Aunque algunos, los más ricos, sí podían permitírselo. Para ellos corría por aquel entonces la teoría de la intransigencia a los nutrientes complejos, lo que llevó a la popularización de la llamada como “dieta de la banana”. Un régimen que funcionaba, dado que ésta fruta no contiene gluten, pero con la que efectos adversos reaparecían en los sujetos en su edad adulta, en cuanto volvían a comer derivados del trigo. Como sabe cualquier celíaco o persona que haya vivido con uno, es escandalosa la ubicuidad de este producto en nuestras despensas.
La otra dieta "milagro": cuando es mejor pasar hambre que comer
Pero en la Holanda de 1944 no había bananas. Por no haber no había prácticamente de nada. Y sin embargo, y pese a la inferior ingesta calórica en la que estaba imbuida la sociedad y a los efectos tóxicos de los tulipanes, un buen porcentaje de los niños de su hospital se encontraba mejor que meses atrás. Mientras la gente agonizaba por las calles, algunos niños veían cómo sus extremidades engordaban, sus panzas se deshinchaban y su piel iba resplandeciendo. Si antes de aquel episodio moría uno de cada tres niños de los que se sospechaba enfermedad celíaca de aquella etapa en Países Bajos, el invierno del hambre consiguió que ese porcentaje cayese a cero.
Lo que vino después es ya el mero trabajo de observación de campo. Dicke se pasó los siguientes años probando en unos pacientes escogidos diferentes cereales, midiendo el peso, el crecimiento, la salud general de los sujetos así como los niveles de absorción de grasas de sus heces. Para 1950 pudo publicar sus hallazgos, que habían determinado que el causante de los “síntomas celíacos” provenían de la harina de trigo y el centeno. Y no, no tenía nada que ver con los nutrientes complejos, como se había asumido hasta ese momento. El “koiliakos” esa misteriosa condición que los humanos habían identificado en algunos niños desde los tiempos de la Grecia Antigua y que intrigó a pediatras durante milenios, por fin tenía nombre y diagnóstico.
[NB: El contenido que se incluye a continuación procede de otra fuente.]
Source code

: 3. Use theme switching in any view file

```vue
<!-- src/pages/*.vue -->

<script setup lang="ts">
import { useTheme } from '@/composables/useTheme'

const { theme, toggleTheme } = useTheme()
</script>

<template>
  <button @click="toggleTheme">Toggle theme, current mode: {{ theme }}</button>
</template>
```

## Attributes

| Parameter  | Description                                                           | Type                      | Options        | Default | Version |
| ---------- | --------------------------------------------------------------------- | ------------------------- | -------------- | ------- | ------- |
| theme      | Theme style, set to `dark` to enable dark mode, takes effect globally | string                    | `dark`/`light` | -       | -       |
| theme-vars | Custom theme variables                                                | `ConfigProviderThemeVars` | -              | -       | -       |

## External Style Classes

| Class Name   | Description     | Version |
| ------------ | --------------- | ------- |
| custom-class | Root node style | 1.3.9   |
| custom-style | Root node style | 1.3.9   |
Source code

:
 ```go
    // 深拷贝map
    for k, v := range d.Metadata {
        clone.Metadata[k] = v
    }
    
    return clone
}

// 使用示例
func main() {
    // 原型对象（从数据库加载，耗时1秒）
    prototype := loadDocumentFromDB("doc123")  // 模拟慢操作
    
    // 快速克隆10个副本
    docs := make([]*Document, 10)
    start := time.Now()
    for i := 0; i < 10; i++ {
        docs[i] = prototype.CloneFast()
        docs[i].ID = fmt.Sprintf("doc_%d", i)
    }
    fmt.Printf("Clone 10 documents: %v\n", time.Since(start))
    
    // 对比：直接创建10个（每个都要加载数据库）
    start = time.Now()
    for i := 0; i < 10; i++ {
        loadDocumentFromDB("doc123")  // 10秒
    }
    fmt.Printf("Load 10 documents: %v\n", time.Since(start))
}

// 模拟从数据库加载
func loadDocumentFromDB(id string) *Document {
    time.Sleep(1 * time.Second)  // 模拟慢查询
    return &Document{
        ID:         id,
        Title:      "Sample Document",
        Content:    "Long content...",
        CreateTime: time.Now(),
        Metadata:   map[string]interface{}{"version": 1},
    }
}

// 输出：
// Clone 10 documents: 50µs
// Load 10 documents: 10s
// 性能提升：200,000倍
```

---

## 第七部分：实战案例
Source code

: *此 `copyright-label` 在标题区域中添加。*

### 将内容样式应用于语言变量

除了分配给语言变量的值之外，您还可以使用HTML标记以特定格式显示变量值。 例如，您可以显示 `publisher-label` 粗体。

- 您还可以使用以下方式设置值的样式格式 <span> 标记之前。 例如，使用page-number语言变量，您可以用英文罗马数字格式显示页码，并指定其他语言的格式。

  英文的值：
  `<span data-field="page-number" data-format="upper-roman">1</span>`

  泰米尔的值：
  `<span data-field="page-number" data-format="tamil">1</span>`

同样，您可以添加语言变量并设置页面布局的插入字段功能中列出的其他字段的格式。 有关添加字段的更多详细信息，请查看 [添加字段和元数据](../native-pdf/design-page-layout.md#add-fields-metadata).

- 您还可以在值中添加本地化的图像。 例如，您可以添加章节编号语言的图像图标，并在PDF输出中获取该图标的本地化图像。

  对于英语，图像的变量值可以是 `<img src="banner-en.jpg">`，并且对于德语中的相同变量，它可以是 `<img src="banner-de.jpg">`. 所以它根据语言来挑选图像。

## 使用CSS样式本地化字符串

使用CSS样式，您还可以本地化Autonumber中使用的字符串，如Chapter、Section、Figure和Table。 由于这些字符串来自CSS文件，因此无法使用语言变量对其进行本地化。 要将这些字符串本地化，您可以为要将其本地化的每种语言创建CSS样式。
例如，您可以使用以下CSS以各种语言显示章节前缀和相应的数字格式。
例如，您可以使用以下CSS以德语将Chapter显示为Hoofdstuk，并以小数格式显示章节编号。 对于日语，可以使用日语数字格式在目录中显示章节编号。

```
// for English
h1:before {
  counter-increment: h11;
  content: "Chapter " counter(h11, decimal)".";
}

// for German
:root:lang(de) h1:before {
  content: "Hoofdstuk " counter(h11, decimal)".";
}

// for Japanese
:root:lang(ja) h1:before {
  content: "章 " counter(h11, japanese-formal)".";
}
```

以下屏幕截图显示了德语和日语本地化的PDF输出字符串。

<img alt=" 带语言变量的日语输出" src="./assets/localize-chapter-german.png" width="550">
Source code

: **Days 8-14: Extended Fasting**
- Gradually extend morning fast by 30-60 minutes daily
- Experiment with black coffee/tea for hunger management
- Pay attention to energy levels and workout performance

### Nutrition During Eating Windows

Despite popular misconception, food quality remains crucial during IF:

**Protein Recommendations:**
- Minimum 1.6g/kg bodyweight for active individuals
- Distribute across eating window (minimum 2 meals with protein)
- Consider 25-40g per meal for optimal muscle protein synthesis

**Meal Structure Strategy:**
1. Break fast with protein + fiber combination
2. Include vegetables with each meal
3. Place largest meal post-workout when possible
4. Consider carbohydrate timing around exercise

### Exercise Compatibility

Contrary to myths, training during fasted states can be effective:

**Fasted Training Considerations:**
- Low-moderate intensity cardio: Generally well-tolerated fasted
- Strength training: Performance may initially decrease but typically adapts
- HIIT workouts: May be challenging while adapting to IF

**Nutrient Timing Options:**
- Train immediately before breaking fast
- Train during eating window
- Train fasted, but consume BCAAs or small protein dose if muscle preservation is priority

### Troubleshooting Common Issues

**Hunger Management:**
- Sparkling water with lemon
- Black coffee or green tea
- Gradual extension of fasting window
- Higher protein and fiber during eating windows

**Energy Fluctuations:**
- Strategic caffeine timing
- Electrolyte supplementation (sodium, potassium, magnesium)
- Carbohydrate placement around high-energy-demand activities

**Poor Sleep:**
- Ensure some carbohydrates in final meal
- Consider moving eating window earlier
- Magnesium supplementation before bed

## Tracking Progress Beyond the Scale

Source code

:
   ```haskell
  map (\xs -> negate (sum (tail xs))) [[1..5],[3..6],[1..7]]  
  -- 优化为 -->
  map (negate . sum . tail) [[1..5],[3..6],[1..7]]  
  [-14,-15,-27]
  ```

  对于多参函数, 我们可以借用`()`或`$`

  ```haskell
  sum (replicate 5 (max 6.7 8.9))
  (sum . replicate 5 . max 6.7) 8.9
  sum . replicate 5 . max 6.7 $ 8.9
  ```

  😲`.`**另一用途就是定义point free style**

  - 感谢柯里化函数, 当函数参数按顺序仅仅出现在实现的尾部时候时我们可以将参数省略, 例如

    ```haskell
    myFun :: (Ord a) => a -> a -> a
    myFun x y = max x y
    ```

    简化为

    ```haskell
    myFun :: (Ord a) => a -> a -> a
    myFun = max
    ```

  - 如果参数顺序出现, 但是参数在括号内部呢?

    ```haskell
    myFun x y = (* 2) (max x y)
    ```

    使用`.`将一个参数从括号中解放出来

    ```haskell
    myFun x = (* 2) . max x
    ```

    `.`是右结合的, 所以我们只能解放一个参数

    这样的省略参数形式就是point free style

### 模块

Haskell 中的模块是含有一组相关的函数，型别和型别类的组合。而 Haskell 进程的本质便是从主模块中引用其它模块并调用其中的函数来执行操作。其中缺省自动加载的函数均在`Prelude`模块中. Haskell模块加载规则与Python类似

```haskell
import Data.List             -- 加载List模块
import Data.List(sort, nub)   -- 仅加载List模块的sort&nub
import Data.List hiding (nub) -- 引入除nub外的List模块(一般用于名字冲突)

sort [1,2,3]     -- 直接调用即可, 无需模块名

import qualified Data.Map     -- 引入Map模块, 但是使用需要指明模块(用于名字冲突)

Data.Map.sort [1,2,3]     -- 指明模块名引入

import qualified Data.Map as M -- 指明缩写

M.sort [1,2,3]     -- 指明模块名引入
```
Sus investigaciones le valieron una candidatura al Premio Nobel en 1962, pero murió semanas antes de poder que se celebrase la ceremonia. Dado que es un galardón que no se ofrece póstumamente, el doctor Dicke perdió su oportunidad de pasar de esa forma a los libros de historia. La celiaquía sigue siendo una de las condiciones con un diagnóstico más complejo, ya que se confunde con otros tipos de patologías digestivas y sus efectos se manifiestan de las formas más extrañas. Sin ir más lejos, el neuroglúten estudia cómo la intolerancia al glúten está detrás del autismo, el párkinson o la depresión.
Tampoco sabemos cuánta gente lo padece, y aunque ya en los años 50 se sabía de su existencia, su índice de diagnósticos es posible que siga siendo más bajo que el real. A día de hoy en los países desarrollados se habla de entre un 1 y un 2% de celíacos y los estudios epidemiológicos recientes apuntan a que, posiblemente, la enfermedad sea diez veces más frecuente de lo que se diagnostica. El porcentaje de celíacos sigue creciendo a un 15% cada año.